What the task requires -
Rewrite the lines of the material below, replacing "calibration text" with "camera metadata" and keeping everything else unchanged. Leave the pictures out of your answer.

[Lens distortion parameter data]
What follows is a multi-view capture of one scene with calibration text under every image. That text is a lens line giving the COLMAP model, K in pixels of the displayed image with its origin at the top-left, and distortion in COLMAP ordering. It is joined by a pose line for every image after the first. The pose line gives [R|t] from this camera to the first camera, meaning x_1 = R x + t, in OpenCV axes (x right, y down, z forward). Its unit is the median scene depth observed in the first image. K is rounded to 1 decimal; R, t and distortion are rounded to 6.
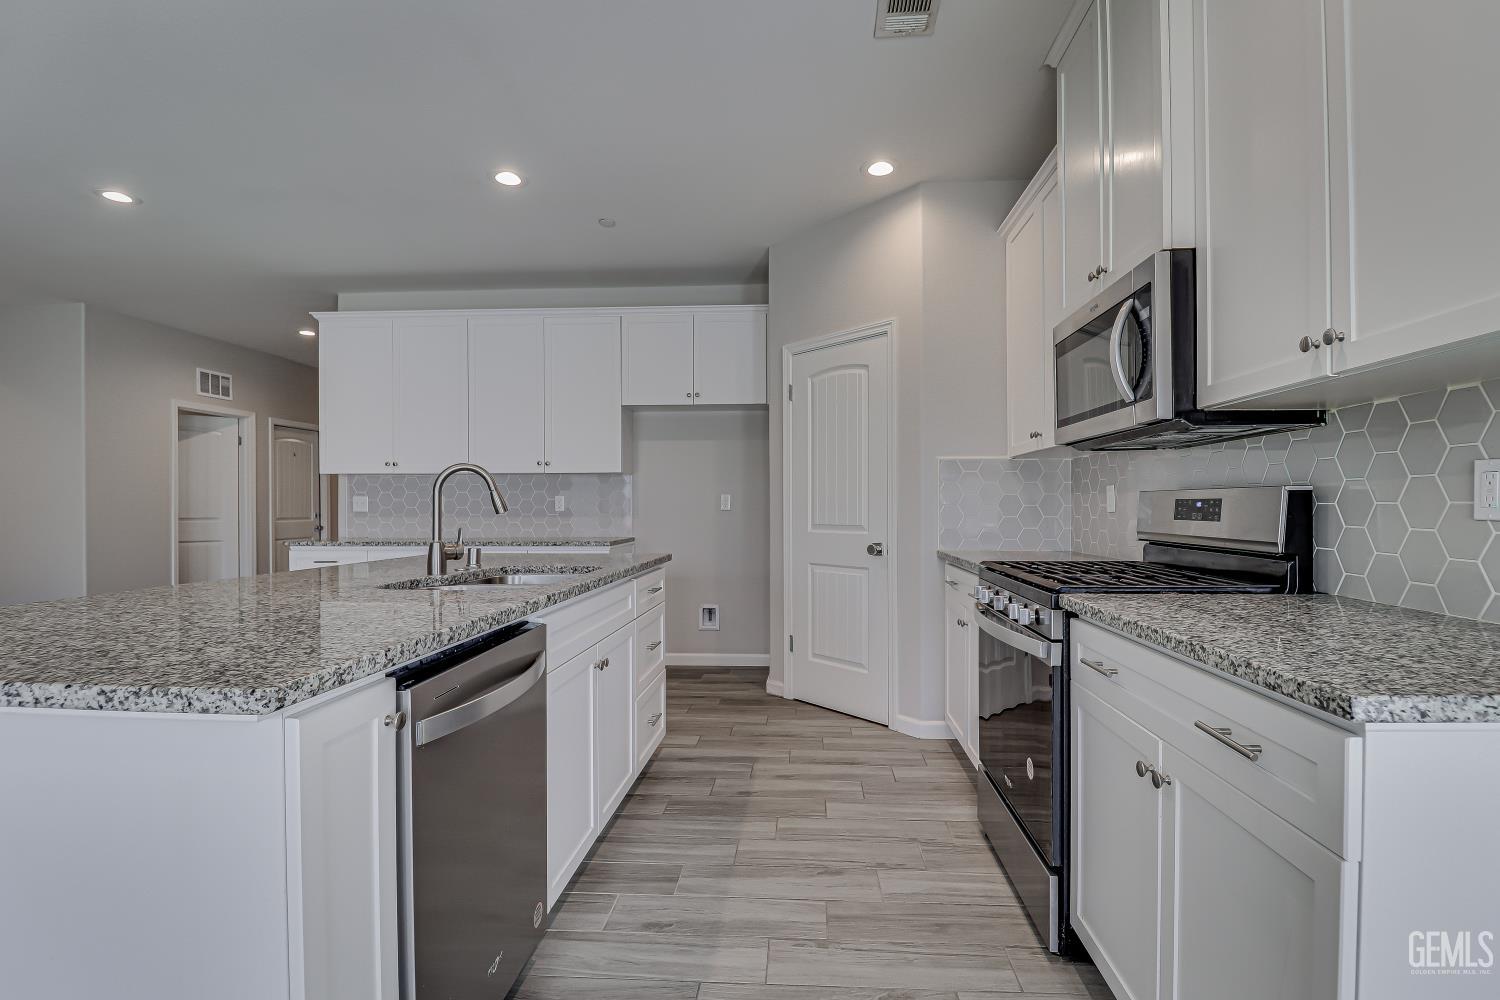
lens RADIAL K [[721.9, 0, 776.1], [0, 721.9, 512.0], [0, 0, 1]] dist [-0.009106, -0.001509]
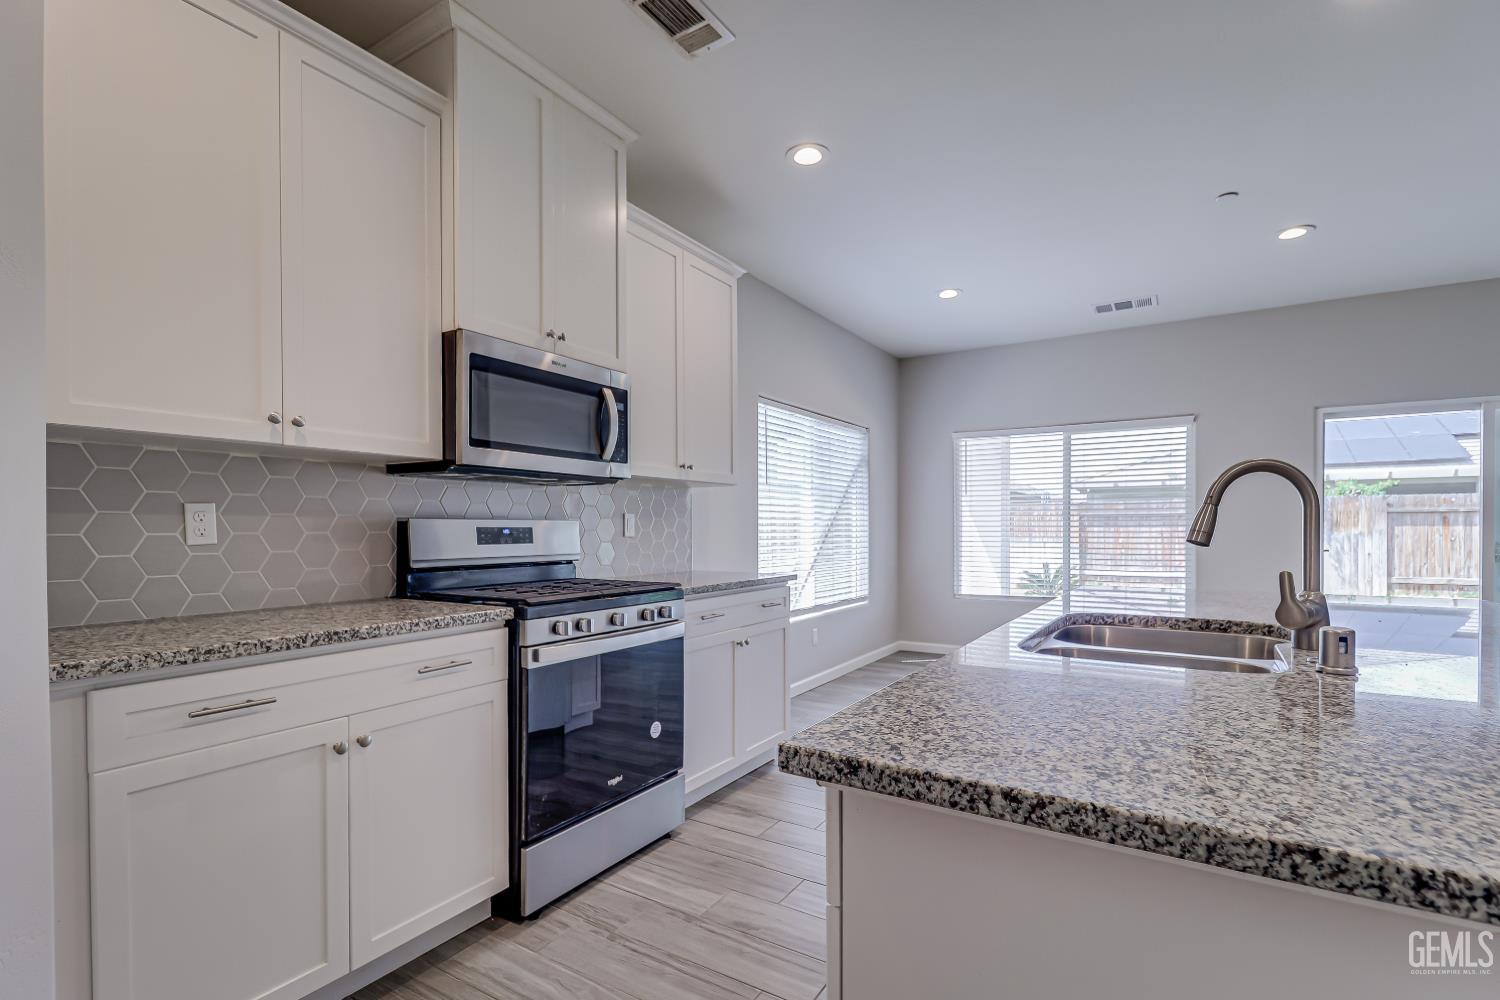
lens RADIAL K [[714.4, 0, 770.9], [0, 714.4, 529.3], [0, 0, 1]] dist [0.010296, -0.000314]
pose [[-0.884761, 0.003004, 0.466036, -0.211808], [0.008087, 0.999928, 0.008907, -0.011265], [-0.465976, 0.011650, -0.884721, 0.979923]]
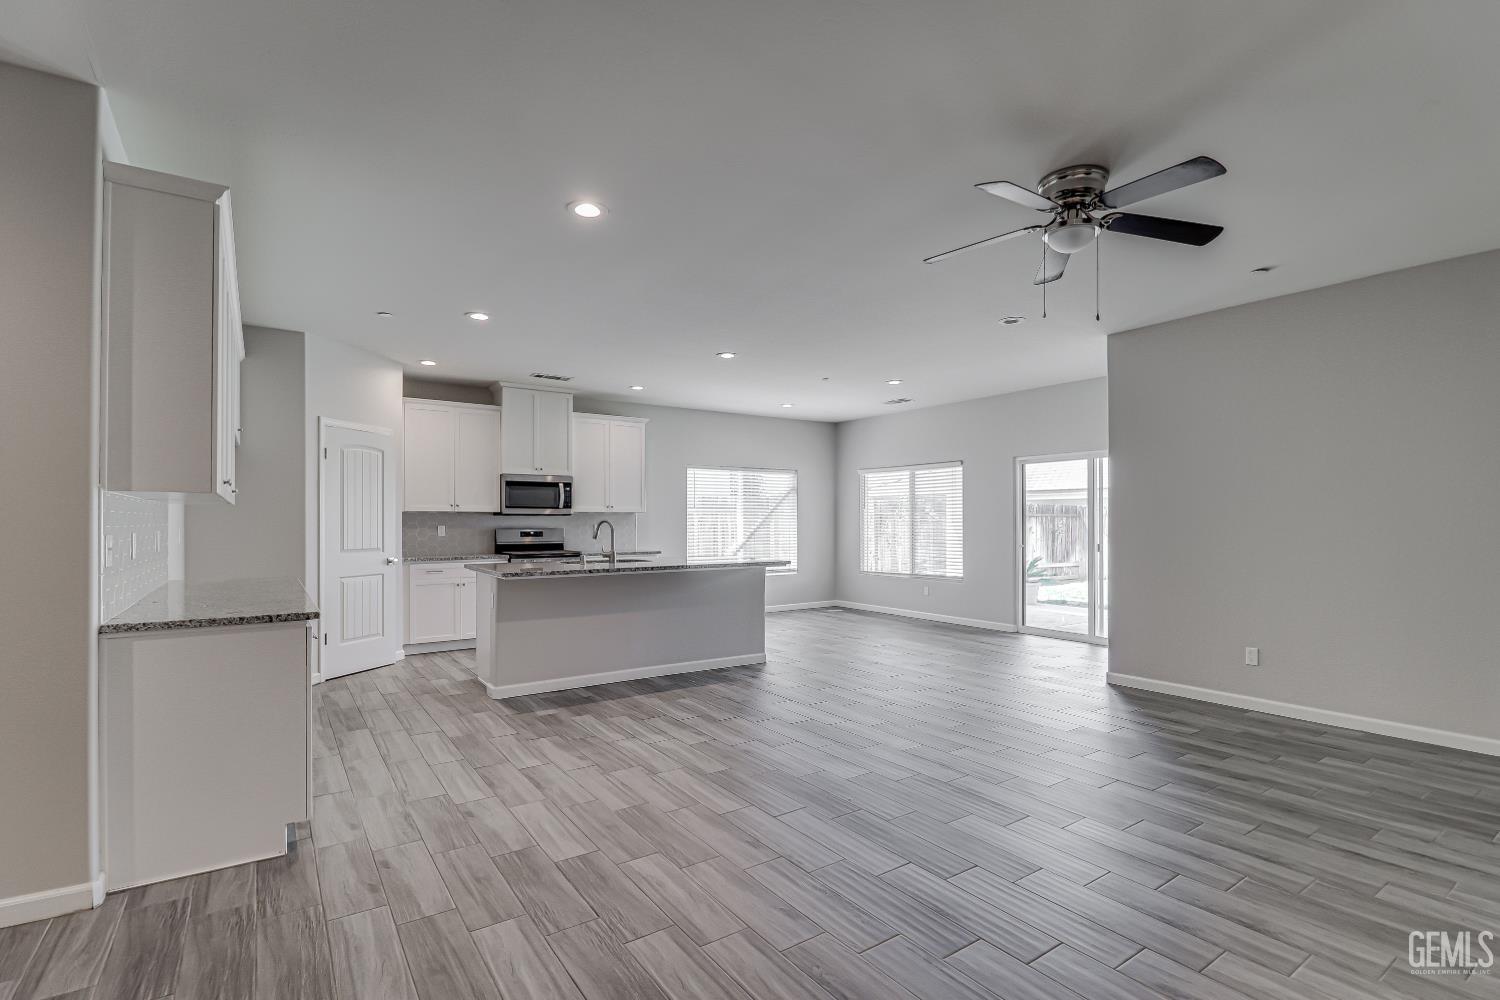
lens RADIAL K [[727.2, 0, 774.4], [0, 727.2, 521.5], [0, 0, 1]] dist [0.011543, -0.020547]
pose [[-0.632112, 0.003969, 0.774867, -1.614828], [0.009885, 0.999947, 0.002942, -0.035201], [-0.774814, 0.009519, -0.632118, 1.245734]]
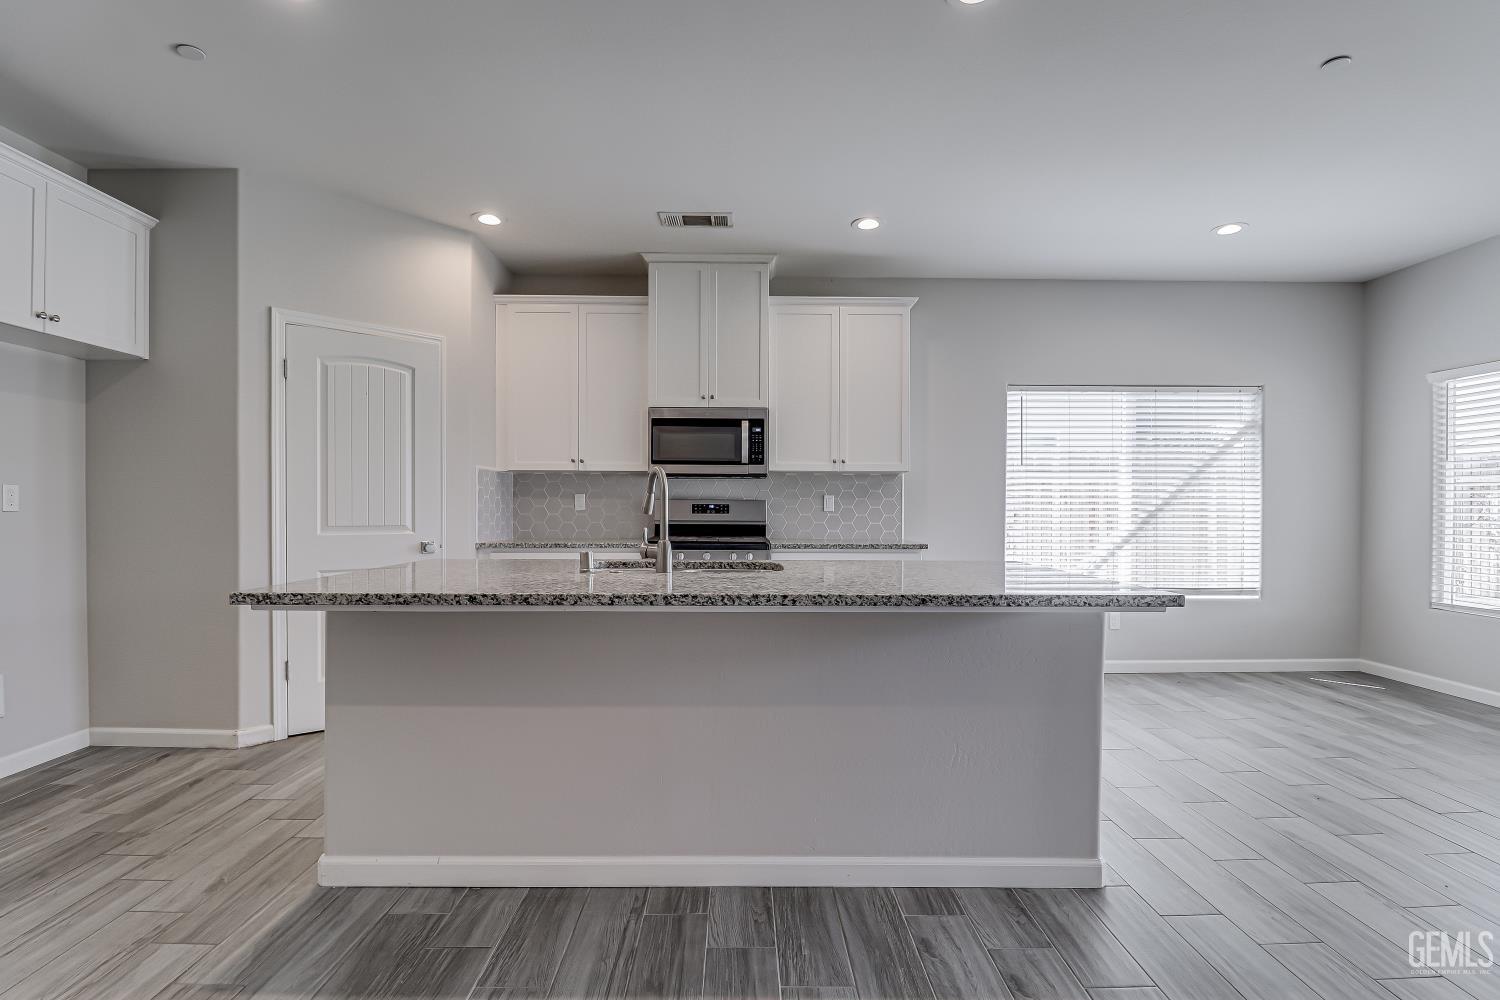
lens RADIAL K [[728.6, 0, 731.0], [0, 728.6, 515.1], [0, 0, 1]] dist [0.000683, -0.015173]
pose [[-0.060102, -0.009905, 0.998143, -0.876476], [0.005031, 0.999935, 0.010226, -0.003563], [-0.998180, 0.005636, -0.060048, 0.556089]]
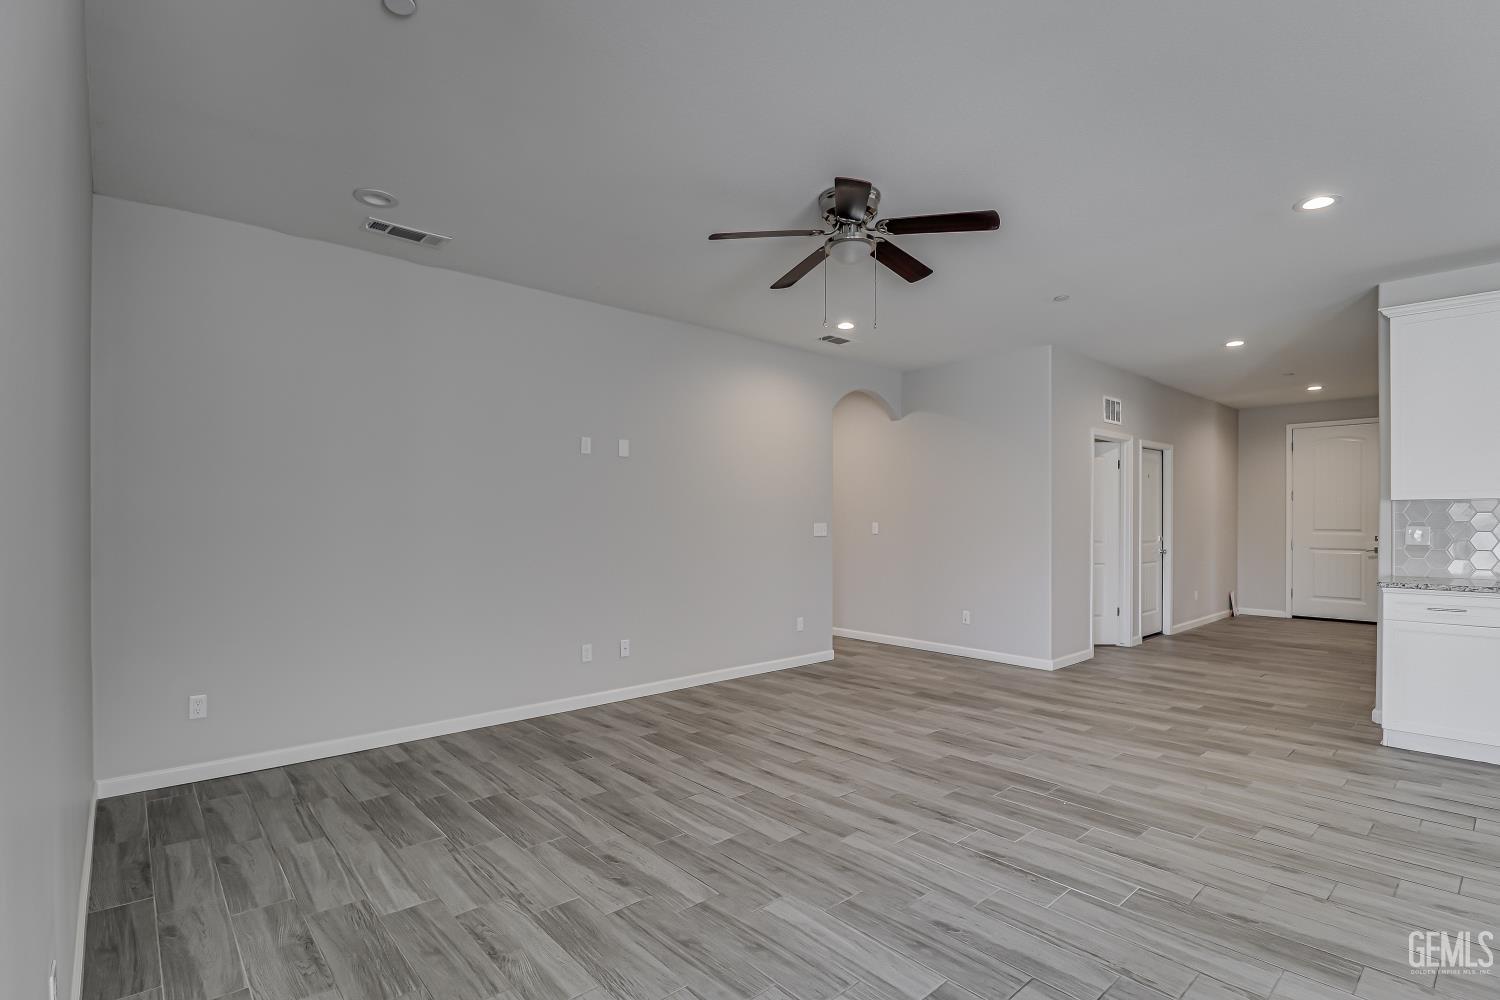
lens RADIAL K [[727.2, 0, 774.4], [0, 727.2, 521.5], [0, 0, 1]] dist [0.011543, -0.020547]
pose [[0.715182, 0.003912, -0.698927, -0.708017], [-0.007197, 0.999973, -0.001767, -0.026816], [0.698901, 0.006294, 0.715190, -0.121502]]
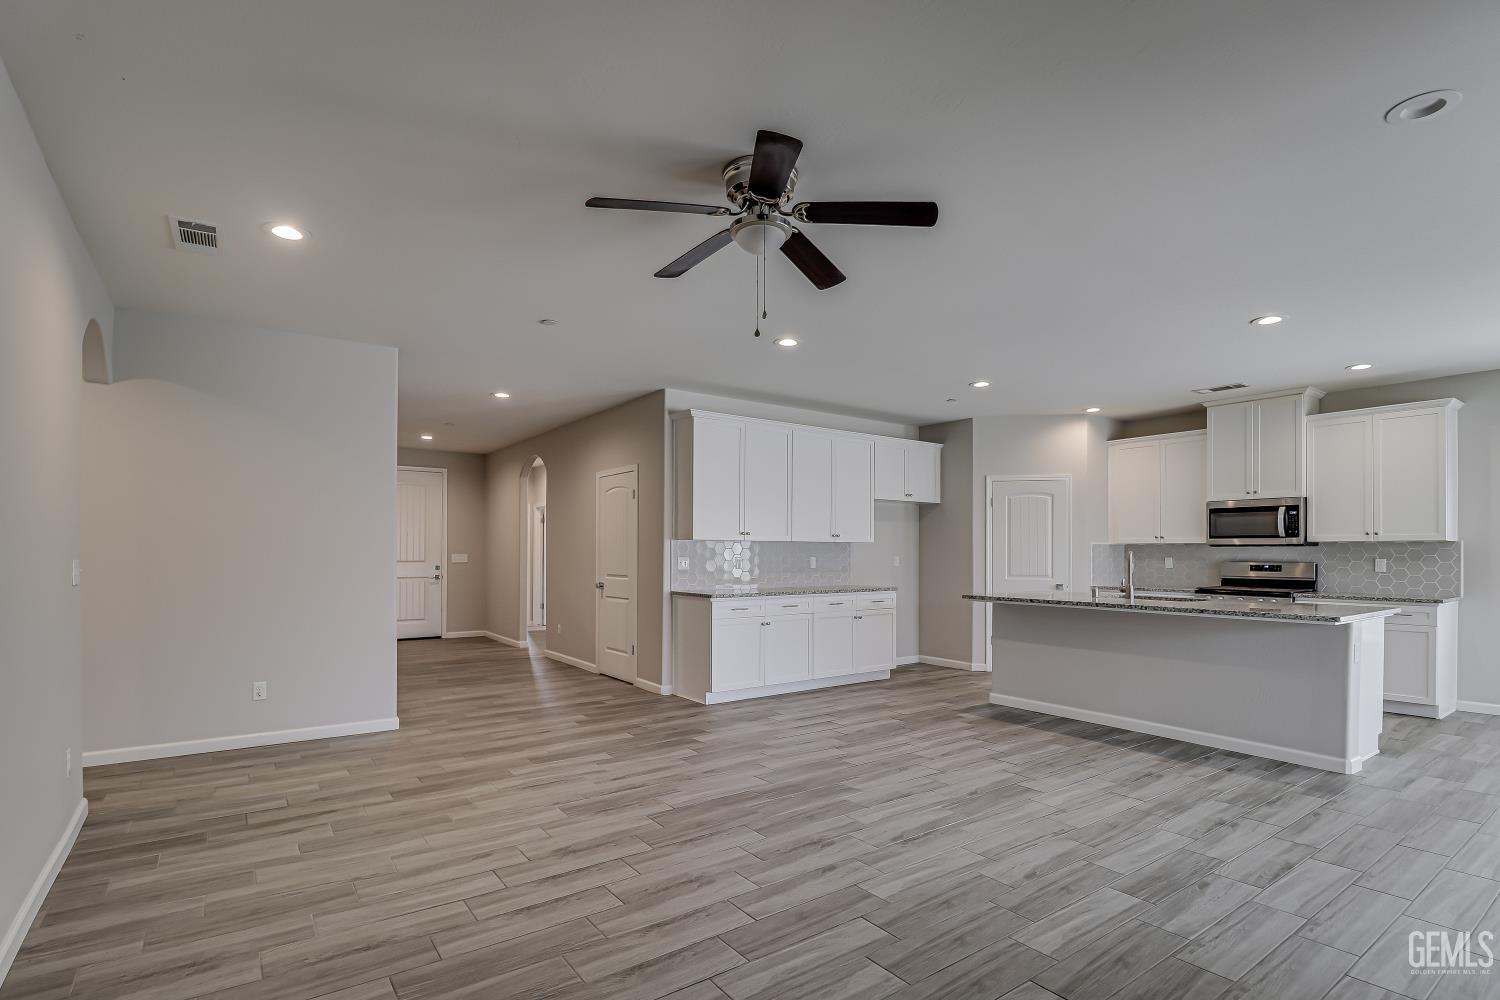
lens RADIAL K [[706.9, 0, 727.3], [0, 706.9, 551.7], [0, 0, 1]] dist [0.000548, -0.012870]
pose [[0.786329, 0.005014, 0.617788, -1.658005], [0.001109, 0.999954, -0.009526, -0.025844], [-0.617807, 0.008176, 0.786287, 0.012876]]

Solution to the problem -
What follows is a multi-view capture of one scene with camera metadata under every image. That text is a lens line giving the COLMAP model, K in pixels of the displayed image with its origin at the top-left, and distortion in COLMAP ordering. It is joined by a pose line for every image after the first. The pose line gives [R|t] from this camera to the first camera, meaning x_1 = R x + t, in OpenCV axes (x right, y down, z forward). Its unit is the median scene depth observed in the first image. K is rounded to 1 decimal; R, t and distortion are rounded to 6.
lens RADIAL K [[721.9, 0, 776.1], [0, 721.9, 512.0], [0, 0, 1]] dist [-0.009106, -0.001509]
lens RADIAL K [[714.4, 0, 770.9], [0, 714.4, 529.3], [0, 0, 1]] dist [0.010296, -0.000314]
pose [[-0.884761, 0.003004, 0.466036, -0.211808], [0.008087, 0.999928, 0.008907, -0.011265], [-0.465976, 0.011650, -0.884721, 0.979923]]
lens RADIAL K [[727.2, 0, 774.4], [0, 727.2, 521.5], [0, 0, 1]] dist [0.011543, -0.020547]
pose [[-0.632112, 0.003969, 0.774867, -1.614828], [0.009885, 0.999947, 0.002942, -0.035201], [-0.774814, 0.009519, -0.632118, 1.245734]]
lens RADIAL K [[728.6, 0, 731.0], [0, 728.6, 515.1], [0, 0, 1]] dist [0.000683, -0.015173]
pose [[-0.060102, -0.009905, 0.998143, -0.876476], [0.005031, 0.999935, 0.010226, -0.003563], [-0.998180, 0.005636, -0.060048, 0.556089]]
lens RADIAL K [[727.2, 0, 774.4], [0, 727.2, 521.5], [0, 0, 1]] dist [0.011543, -0.020547]
pose [[0.715182, 0.003912, -0.698927, -0.708017], [-0.007197, 0.999973, -0.001767, -0.026816], [0.698901, 0.006294, 0.715190, -0.121502]]
lens RADIAL K [[706.9, 0, 727.3], [0, 706.9, 551.7], [0, 0, 1]] dist [0.000548, -0.012870]
pose [[0.786329, 0.005014, 0.617788, -1.658005], [0.001109, 0.999954, -0.009526, -0.025844], [-0.617807, 0.008176, 0.786287, 0.012876]]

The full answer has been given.